REQUIREMENT
Go over the records and copy every line with the string "center".

PROVIDED DATA
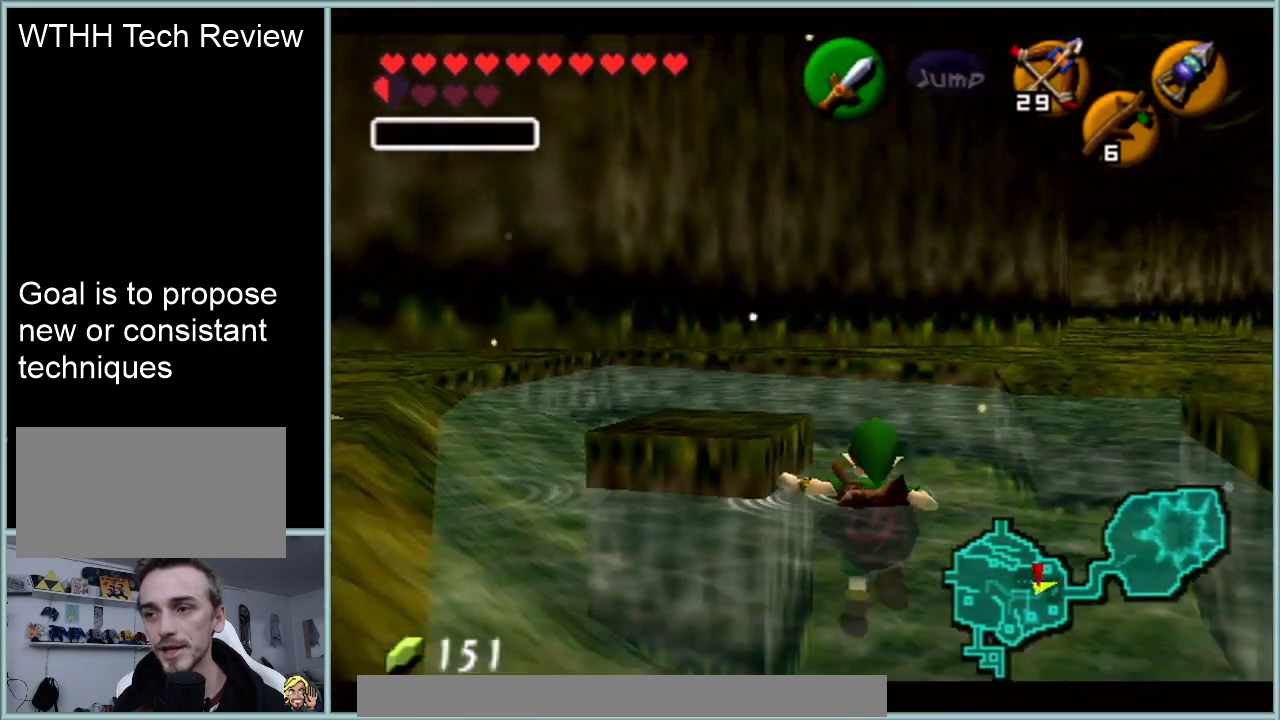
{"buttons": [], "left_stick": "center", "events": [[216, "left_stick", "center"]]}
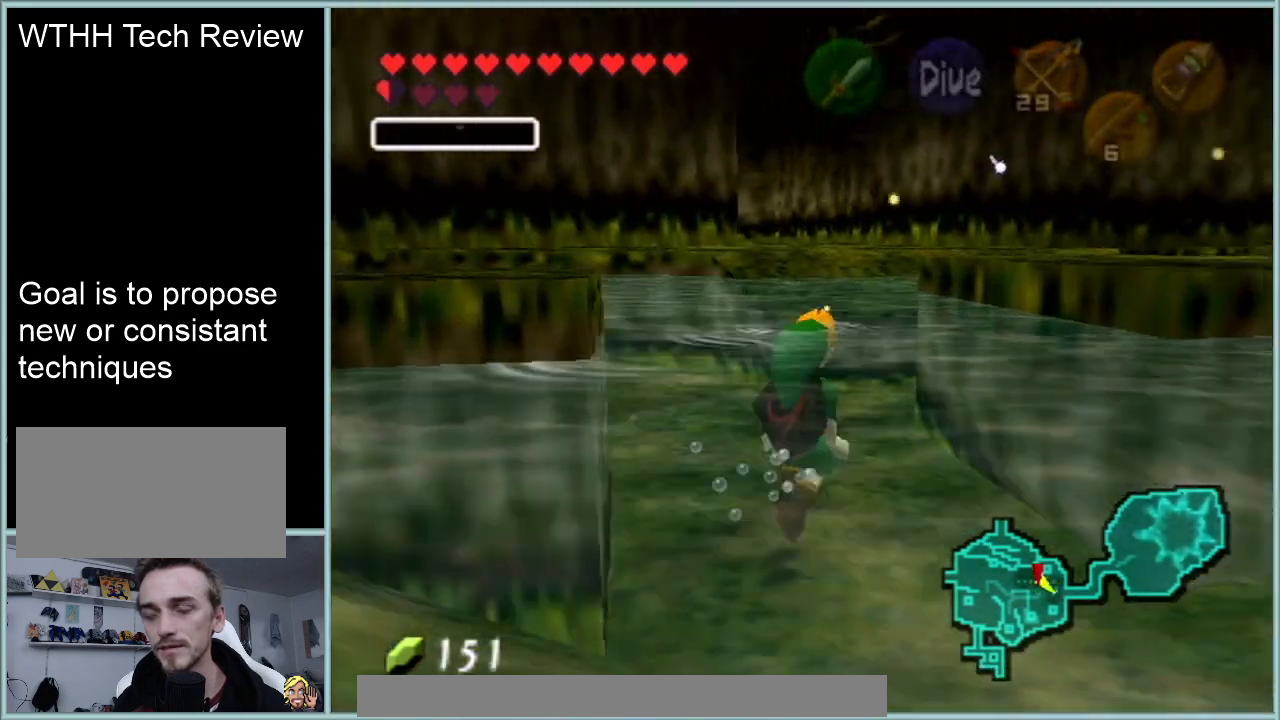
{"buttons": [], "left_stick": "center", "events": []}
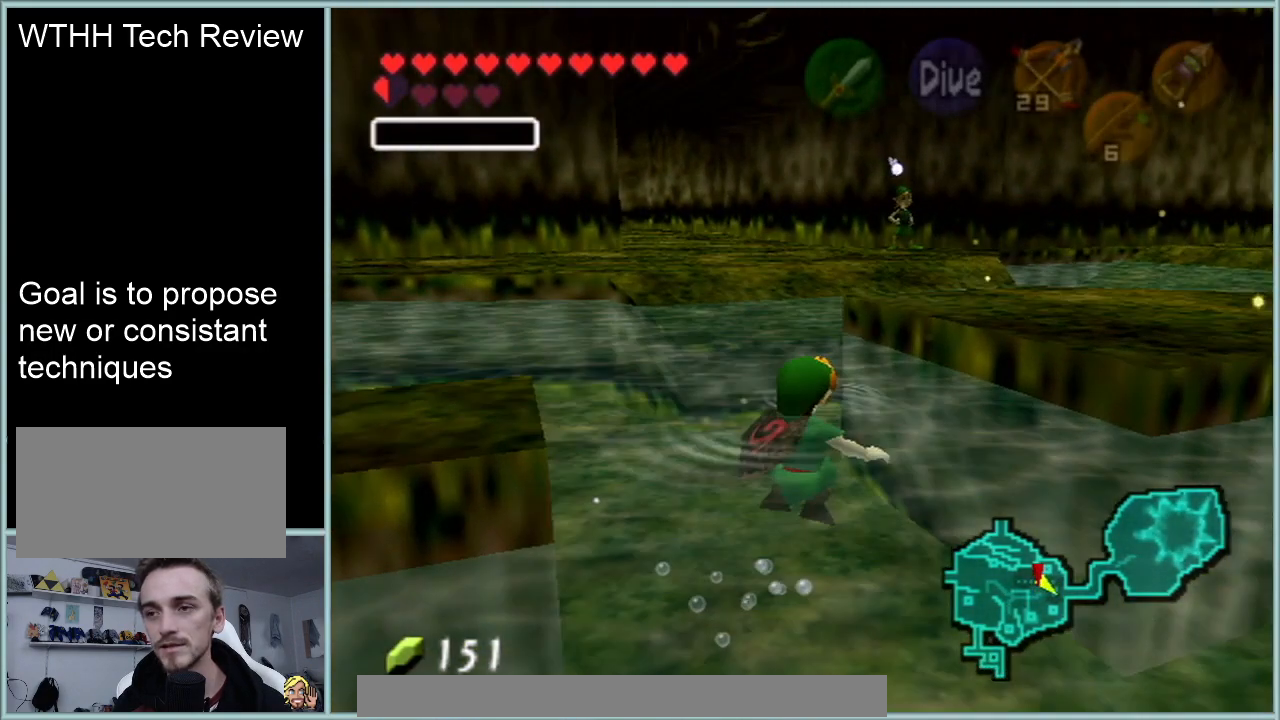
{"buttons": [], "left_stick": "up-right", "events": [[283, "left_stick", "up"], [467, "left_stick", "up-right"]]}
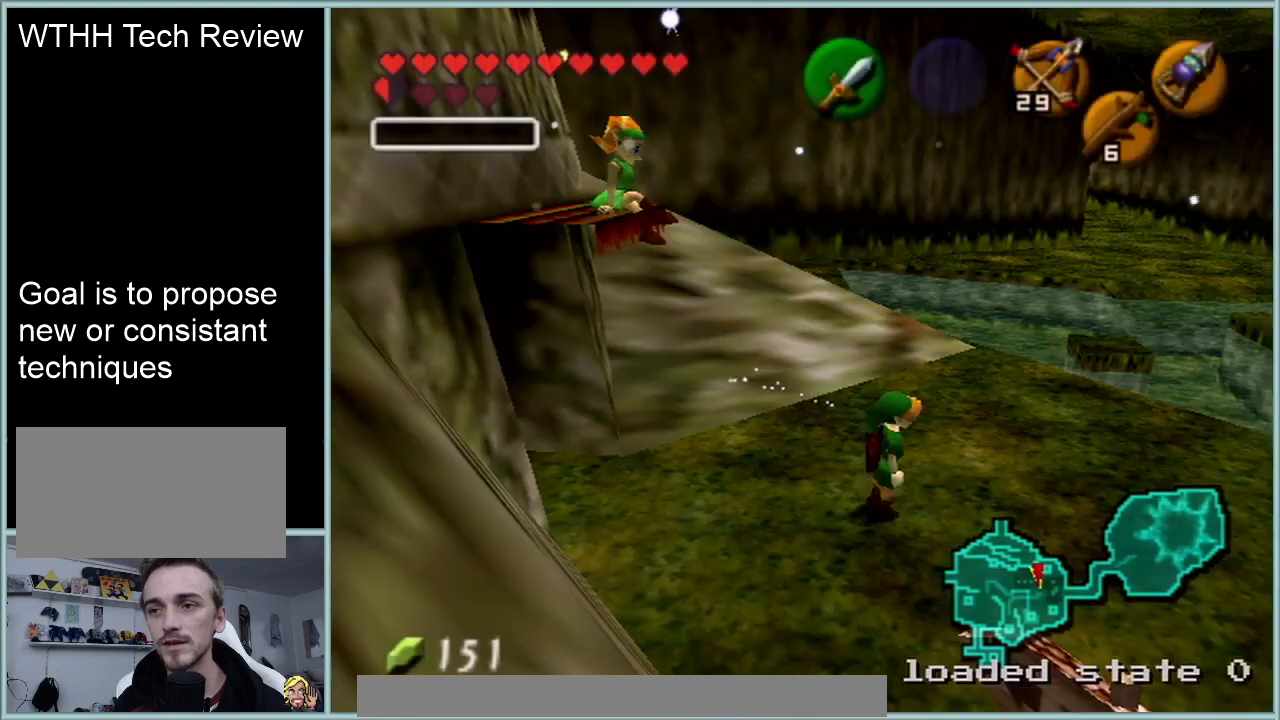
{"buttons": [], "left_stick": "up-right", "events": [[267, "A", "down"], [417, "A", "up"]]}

--

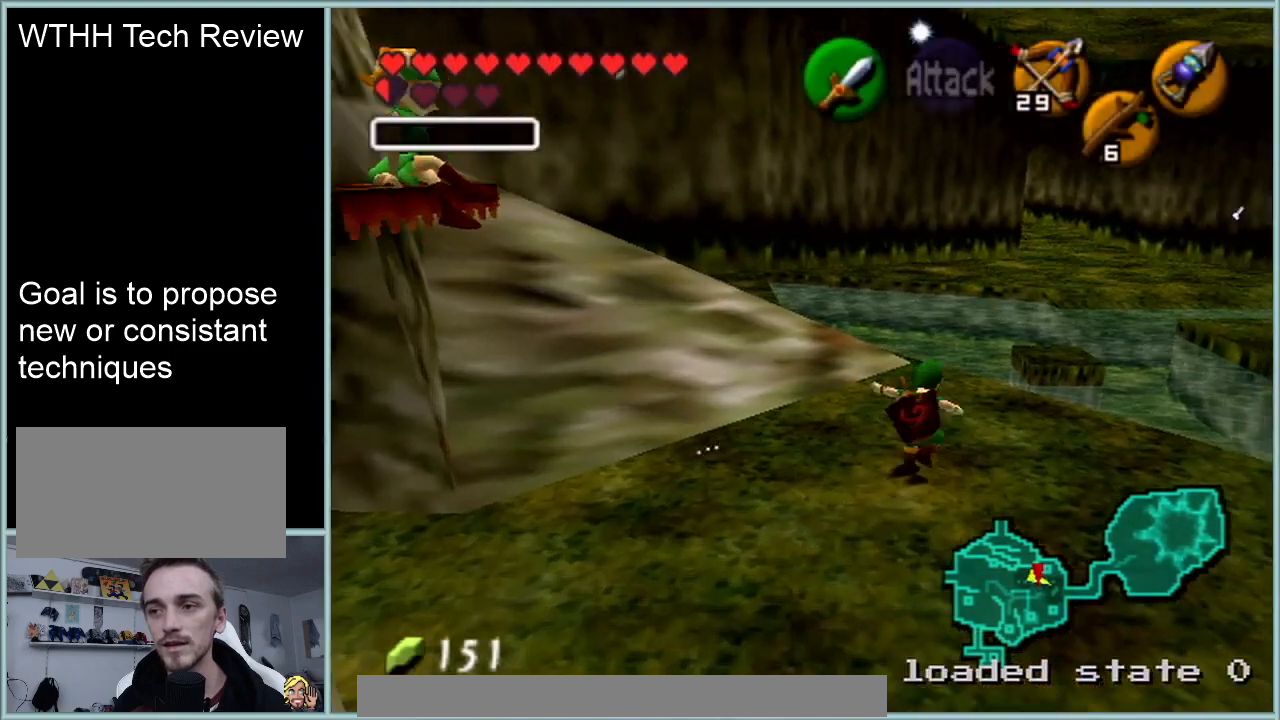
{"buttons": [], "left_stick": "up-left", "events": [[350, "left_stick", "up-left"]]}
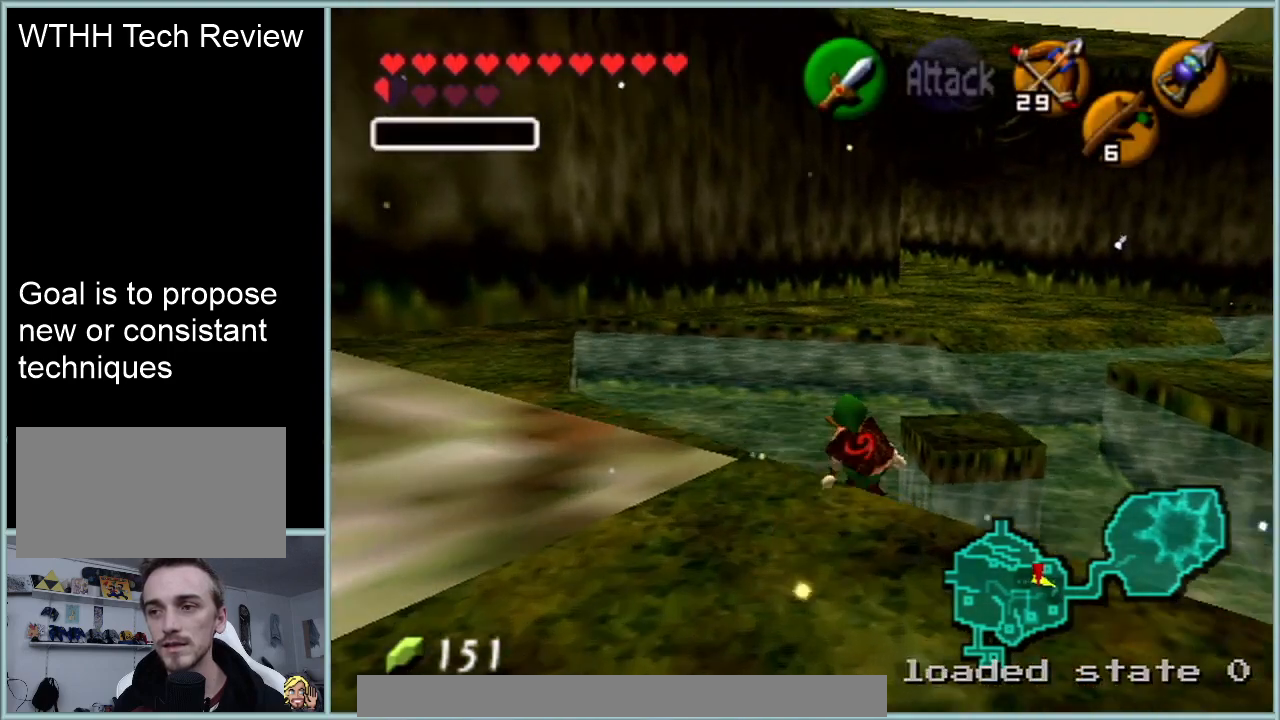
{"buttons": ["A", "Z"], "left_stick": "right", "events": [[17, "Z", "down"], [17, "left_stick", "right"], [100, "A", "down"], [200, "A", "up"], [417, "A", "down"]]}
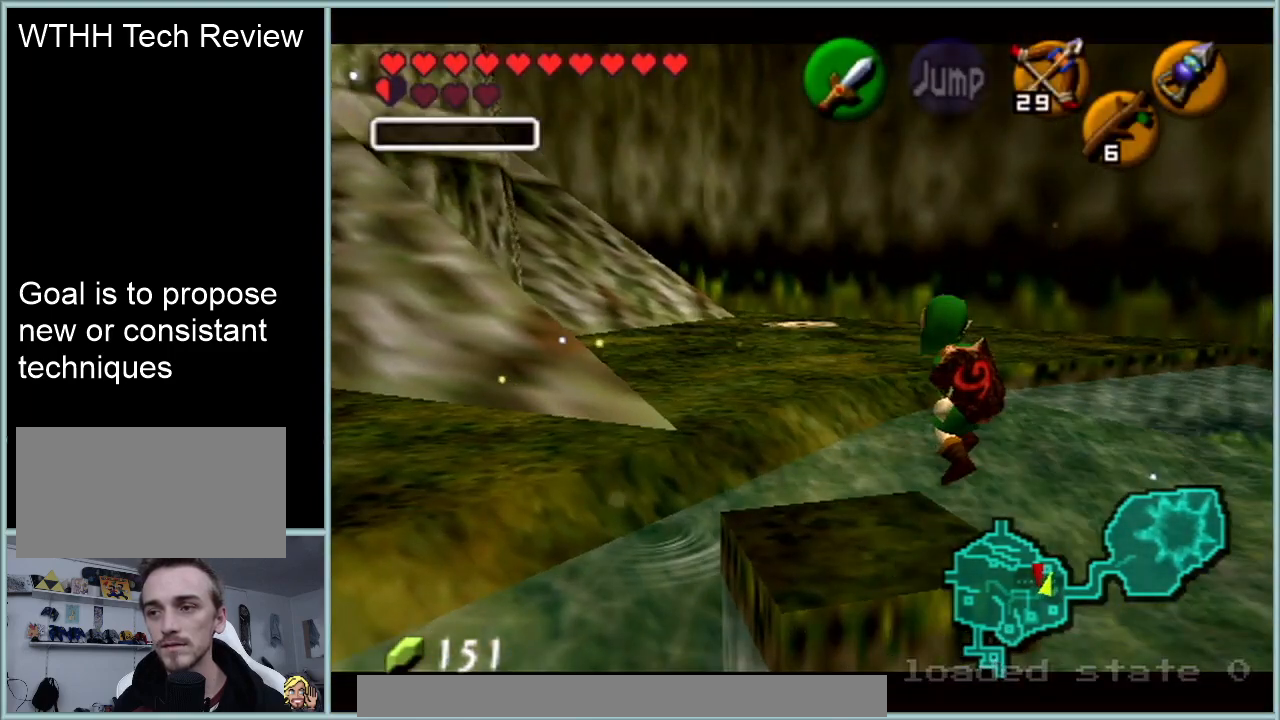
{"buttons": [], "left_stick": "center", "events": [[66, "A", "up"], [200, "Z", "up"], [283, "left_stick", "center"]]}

...

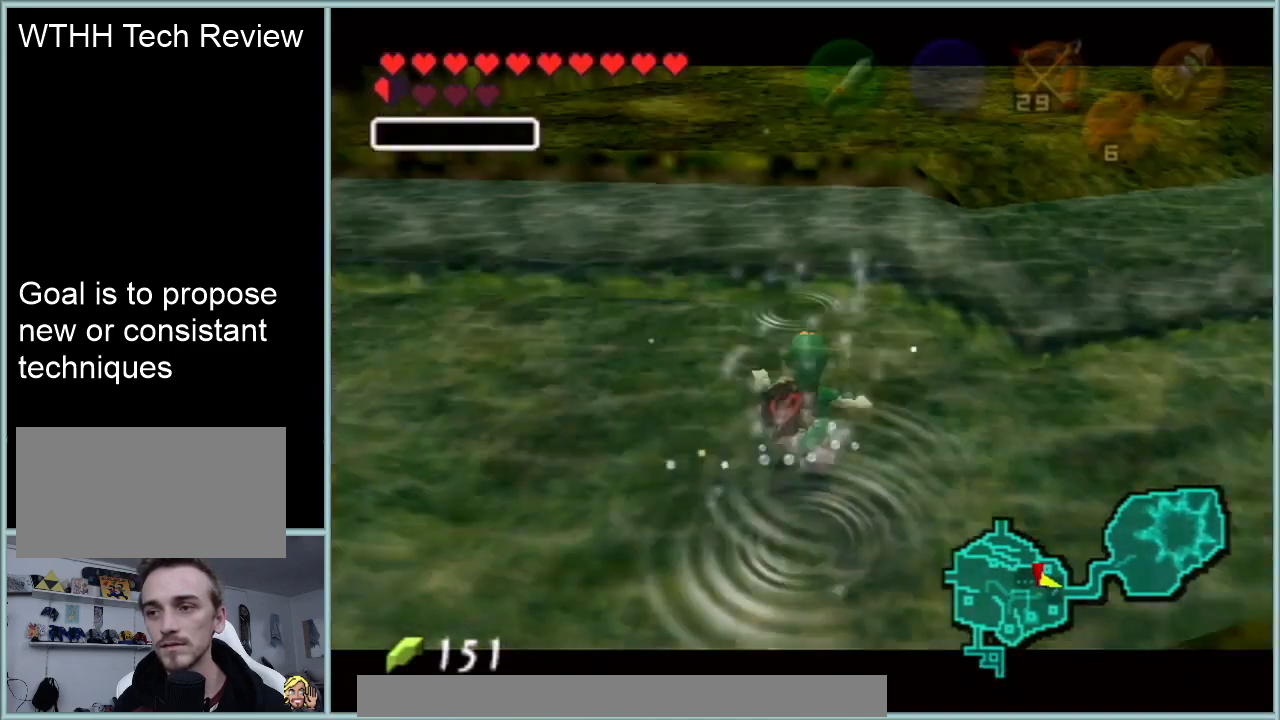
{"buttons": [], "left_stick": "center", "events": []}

WRITTEN SOLUTION
{"buttons": [], "left_stick": "center", "events": [[216, "left_stick", "center"]]}
{"buttons": [], "left_stick": "center", "events": []}
{"buttons": [], "left_stick": "center", "events": [[66, "A", "up"], [200, "Z", "up"], [283, "left_stick", "center"]]}
{"buttons": [], "left_stick": "center", "events": []}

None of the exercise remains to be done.